DATA SUPPLIED —
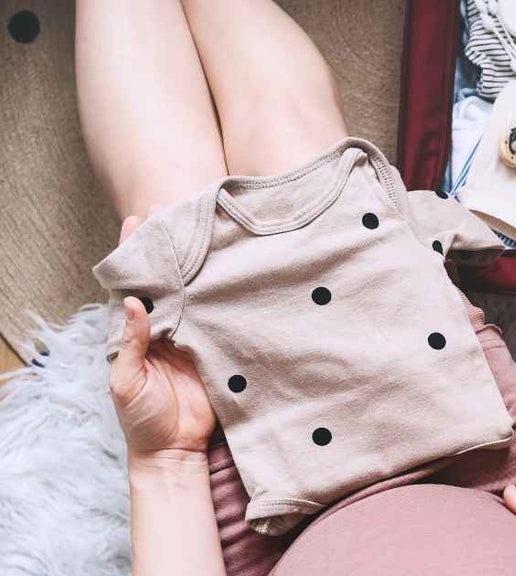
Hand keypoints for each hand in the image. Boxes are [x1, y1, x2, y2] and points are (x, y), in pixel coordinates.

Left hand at [109, 215, 215, 464]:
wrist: (176, 451)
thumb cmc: (141, 420)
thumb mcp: (126, 383)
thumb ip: (131, 344)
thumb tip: (133, 303)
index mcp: (137, 333)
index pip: (132, 285)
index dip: (133, 253)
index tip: (138, 218)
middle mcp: (166, 327)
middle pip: (167, 279)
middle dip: (170, 246)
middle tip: (178, 208)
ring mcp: (194, 336)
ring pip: (195, 292)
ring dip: (200, 263)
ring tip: (209, 228)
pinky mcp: (218, 348)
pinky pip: (221, 318)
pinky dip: (226, 295)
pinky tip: (234, 269)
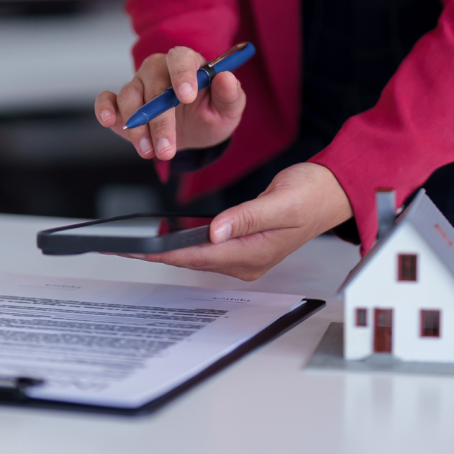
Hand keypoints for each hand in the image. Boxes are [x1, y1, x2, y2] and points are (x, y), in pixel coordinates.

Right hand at [95, 46, 245, 159]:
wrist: (195, 131)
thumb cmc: (211, 113)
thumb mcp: (228, 109)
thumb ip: (230, 95)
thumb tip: (227, 78)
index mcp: (187, 63)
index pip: (181, 58)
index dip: (182, 75)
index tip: (186, 97)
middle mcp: (159, 69)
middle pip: (154, 86)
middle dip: (160, 121)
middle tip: (167, 149)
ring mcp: (138, 85)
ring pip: (130, 97)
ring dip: (137, 128)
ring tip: (150, 152)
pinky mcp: (121, 103)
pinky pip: (107, 99)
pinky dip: (104, 108)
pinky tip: (109, 121)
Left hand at [128, 163, 353, 280]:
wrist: (333, 192)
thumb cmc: (313, 194)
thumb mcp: (283, 200)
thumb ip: (249, 216)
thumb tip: (216, 230)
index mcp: (254, 253)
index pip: (198, 255)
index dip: (163, 252)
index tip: (135, 249)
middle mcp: (247, 261)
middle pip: (191, 260)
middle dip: (155, 254)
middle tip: (119, 246)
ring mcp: (246, 256)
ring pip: (196, 256)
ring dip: (165, 251)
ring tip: (132, 244)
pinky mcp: (244, 245)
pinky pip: (206, 249)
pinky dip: (182, 243)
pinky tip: (164, 238)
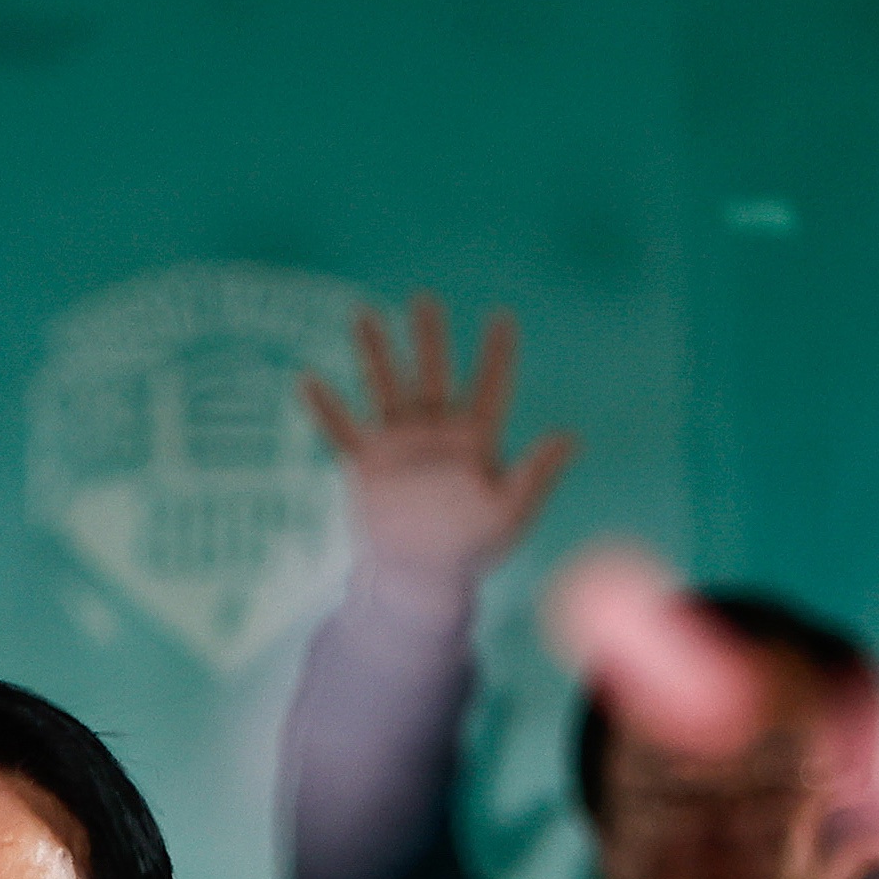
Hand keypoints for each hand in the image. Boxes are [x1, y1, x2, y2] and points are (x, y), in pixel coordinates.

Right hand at [301, 298, 577, 609]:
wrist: (424, 579)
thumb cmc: (472, 549)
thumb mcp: (510, 512)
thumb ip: (536, 474)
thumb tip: (571, 437)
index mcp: (475, 440)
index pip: (488, 389)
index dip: (496, 355)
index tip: (502, 317)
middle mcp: (436, 432)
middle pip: (432, 375)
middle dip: (428, 339)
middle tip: (424, 299)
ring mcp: (400, 445)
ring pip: (386, 388)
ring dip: (376, 354)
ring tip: (364, 315)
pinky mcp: (368, 464)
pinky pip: (343, 432)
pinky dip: (326, 410)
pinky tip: (307, 380)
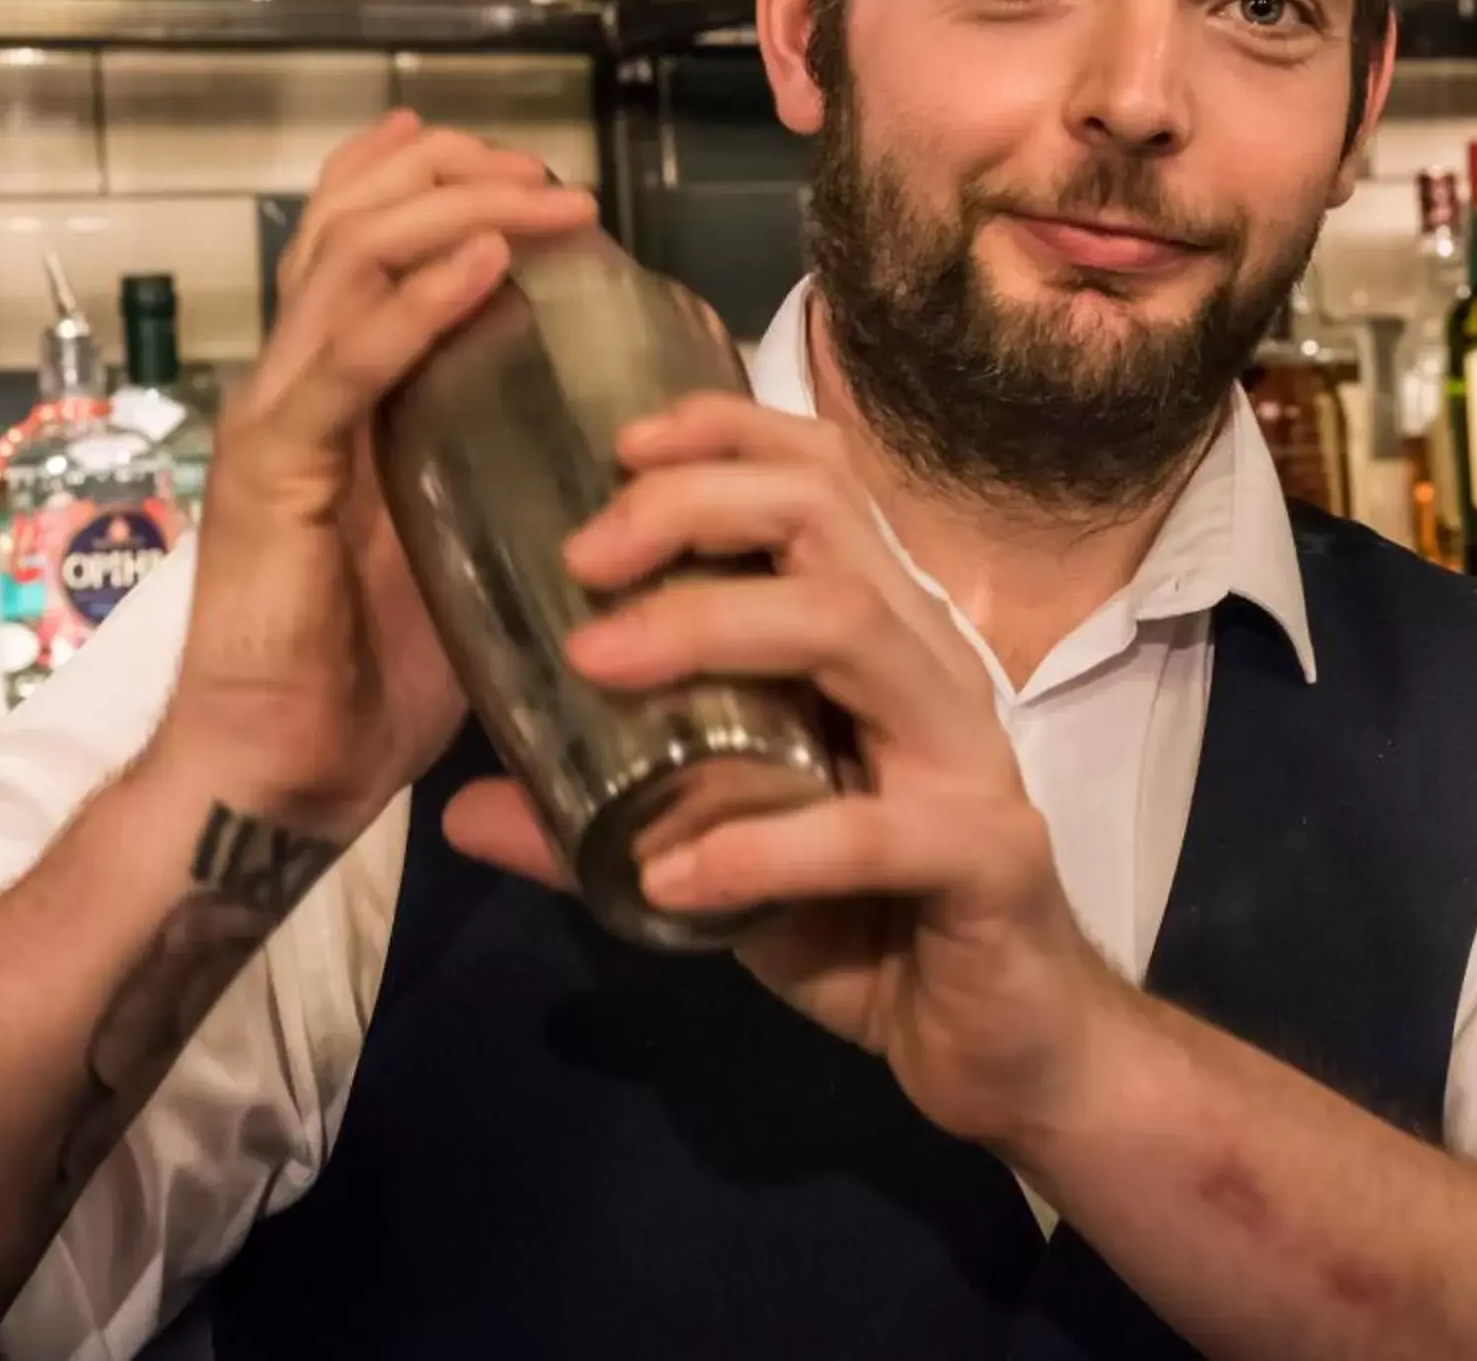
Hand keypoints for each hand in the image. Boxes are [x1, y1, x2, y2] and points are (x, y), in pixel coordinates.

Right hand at [153, 112, 598, 838]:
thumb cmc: (370, 680)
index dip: (438, 181)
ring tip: (540, 198)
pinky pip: (346, 366)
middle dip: (453, 174)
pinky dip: (417, 306)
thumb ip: (502, 480)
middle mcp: (294, 386)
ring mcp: (275, 421)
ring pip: (348, 263)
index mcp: (335, 394)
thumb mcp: (462, 550)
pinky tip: (486, 268)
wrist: (279, 777)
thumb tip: (613, 440)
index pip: (362, 241)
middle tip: (547, 177)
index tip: (536, 176)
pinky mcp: (271, 475)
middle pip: (351, 221)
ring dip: (455, 212)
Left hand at [443, 394, 1130, 1151]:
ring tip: (596, 665)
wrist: (1012, 1044)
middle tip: (580, 556)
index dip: (723, 433)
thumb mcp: (721, 856)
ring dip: (712, 628)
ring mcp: (965, 753)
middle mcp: (926, 663)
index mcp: (875, 636)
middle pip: (825, 517)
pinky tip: (672, 876)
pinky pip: (874, 832)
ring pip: (851, 629)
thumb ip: (605, 824)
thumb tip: (463, 806)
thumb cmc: (871, 921)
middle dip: (694, 506)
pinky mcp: (987, 856)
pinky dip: (764, 847)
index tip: (616, 444)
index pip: (818, 478)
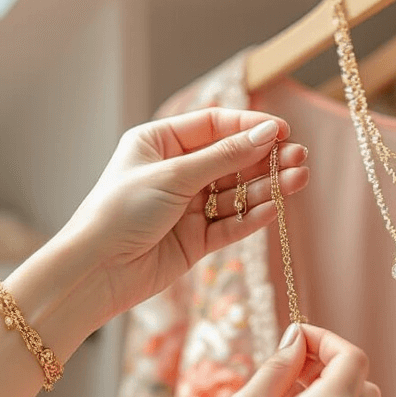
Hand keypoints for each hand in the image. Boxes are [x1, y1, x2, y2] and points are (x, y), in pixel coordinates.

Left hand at [62, 108, 307, 320]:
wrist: (95, 271)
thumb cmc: (119, 212)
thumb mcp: (173, 175)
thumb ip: (223, 157)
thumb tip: (267, 133)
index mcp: (158, 143)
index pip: (213, 126)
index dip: (248, 126)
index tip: (282, 130)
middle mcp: (174, 172)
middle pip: (230, 159)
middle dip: (265, 158)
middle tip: (300, 157)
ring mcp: (186, 207)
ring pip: (235, 192)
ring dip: (267, 187)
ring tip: (299, 179)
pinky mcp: (195, 240)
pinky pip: (230, 223)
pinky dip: (252, 216)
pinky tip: (275, 208)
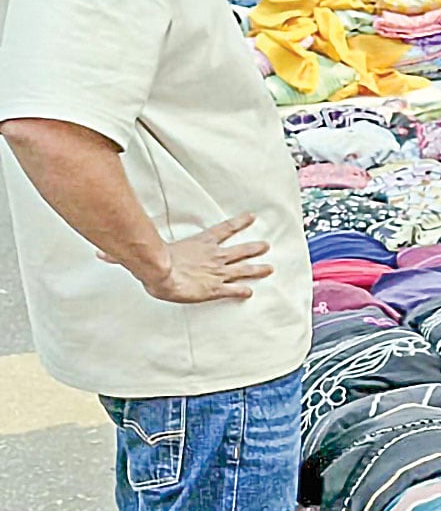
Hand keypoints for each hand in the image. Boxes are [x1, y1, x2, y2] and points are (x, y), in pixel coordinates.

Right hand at [133, 214, 273, 303]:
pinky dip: (242, 291)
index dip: (238, 223)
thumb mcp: (145, 251)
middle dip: (253, 248)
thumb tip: (100, 251)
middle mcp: (213, 257)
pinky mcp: (214, 288)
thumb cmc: (154, 261)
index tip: (251, 216)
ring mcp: (215, 273)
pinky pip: (232, 290)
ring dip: (256, 268)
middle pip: (239, 250)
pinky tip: (250, 293)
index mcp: (200, 244)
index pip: (223, 230)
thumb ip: (126, 251)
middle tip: (266, 245)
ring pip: (242, 269)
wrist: (160, 272)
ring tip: (270, 268)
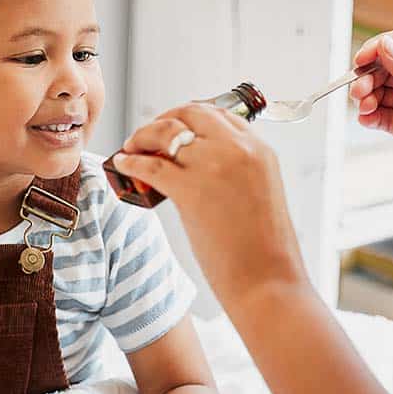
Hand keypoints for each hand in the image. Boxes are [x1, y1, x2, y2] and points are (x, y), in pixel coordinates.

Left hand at [112, 104, 305, 306]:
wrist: (268, 280)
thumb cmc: (264, 248)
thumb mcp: (261, 192)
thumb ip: (238, 171)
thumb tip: (201, 169)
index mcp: (259, 149)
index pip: (219, 114)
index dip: (189, 116)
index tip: (174, 125)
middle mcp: (239, 148)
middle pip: (191, 113)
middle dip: (164, 118)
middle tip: (148, 135)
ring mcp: (215, 165)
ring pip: (167, 132)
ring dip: (143, 136)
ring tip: (131, 148)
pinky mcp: (191, 189)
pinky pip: (150, 165)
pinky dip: (132, 162)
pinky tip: (123, 165)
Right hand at [350, 30, 392, 185]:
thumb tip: (386, 47)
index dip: (382, 48)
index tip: (363, 59)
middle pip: (389, 70)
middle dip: (370, 76)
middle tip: (359, 88)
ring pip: (384, 94)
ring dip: (368, 97)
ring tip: (364, 105)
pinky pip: (387, 119)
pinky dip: (372, 117)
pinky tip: (366, 118)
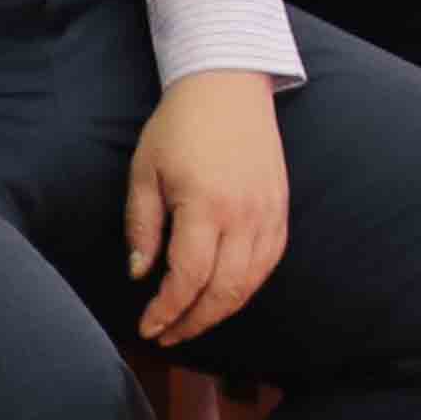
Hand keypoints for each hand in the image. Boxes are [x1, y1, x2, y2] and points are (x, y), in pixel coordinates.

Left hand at [126, 68, 290, 344]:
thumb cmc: (179, 125)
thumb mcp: (145, 172)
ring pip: (250, 283)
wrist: (227, 84)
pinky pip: (269, 263)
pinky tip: (225, 294)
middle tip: (167, 334)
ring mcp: (268, 213)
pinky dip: (247, 287)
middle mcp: (243, 215)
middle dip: (192, 322)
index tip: (149, 326)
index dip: (167, 311)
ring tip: (192, 321)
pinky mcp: (281, 208)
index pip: (188, 278)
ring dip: (220, 311)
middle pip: (223, 291)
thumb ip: (142, 226)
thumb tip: (139, 274)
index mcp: (205, 205)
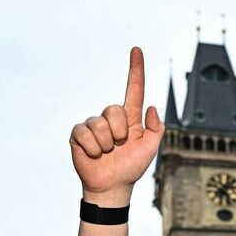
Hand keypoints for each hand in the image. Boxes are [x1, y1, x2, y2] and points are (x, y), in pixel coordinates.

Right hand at [69, 47, 163, 206]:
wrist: (112, 186)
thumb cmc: (131, 167)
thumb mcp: (150, 149)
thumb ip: (156, 129)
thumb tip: (152, 106)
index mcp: (130, 118)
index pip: (134, 89)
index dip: (136, 69)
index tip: (137, 50)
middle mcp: (111, 117)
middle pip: (114, 109)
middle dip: (119, 132)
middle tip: (119, 146)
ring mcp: (93, 124)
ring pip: (99, 124)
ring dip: (106, 144)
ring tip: (107, 153)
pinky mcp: (78, 134)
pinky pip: (84, 133)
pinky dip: (92, 148)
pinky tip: (94, 155)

TASK TO CARRY OUT — Quote only the lines that start at the line holding "index mcp: (205, 205)" and end at the last line of the entries, including both of those lines, and omit every picture.

SOLUTION —
index mcp: (205, 205)
Hand keypoints for each hand in the image. Boxes are [x1, y1, x2, y2] and points are (x, y), in pixel coordinates.

Right hand at [69, 47, 163, 206]:
wrist: (112, 186)
thumb cmc: (131, 167)
thumb mcp: (150, 149)
thumb ip: (156, 129)
thumb tip: (152, 106)
index mcp: (130, 118)
index pip: (134, 89)
index dip: (136, 69)
index tip: (137, 50)
middle mcp: (111, 117)
middle pip: (114, 109)
middle dip: (119, 132)
middle tip: (119, 146)
ring mcp: (93, 124)
ring pip: (99, 124)
ring dip: (106, 144)
ring tip: (107, 153)
pinky mcp: (78, 134)
pinky pip: (84, 133)
pinky dip: (92, 148)
pinky tip: (94, 155)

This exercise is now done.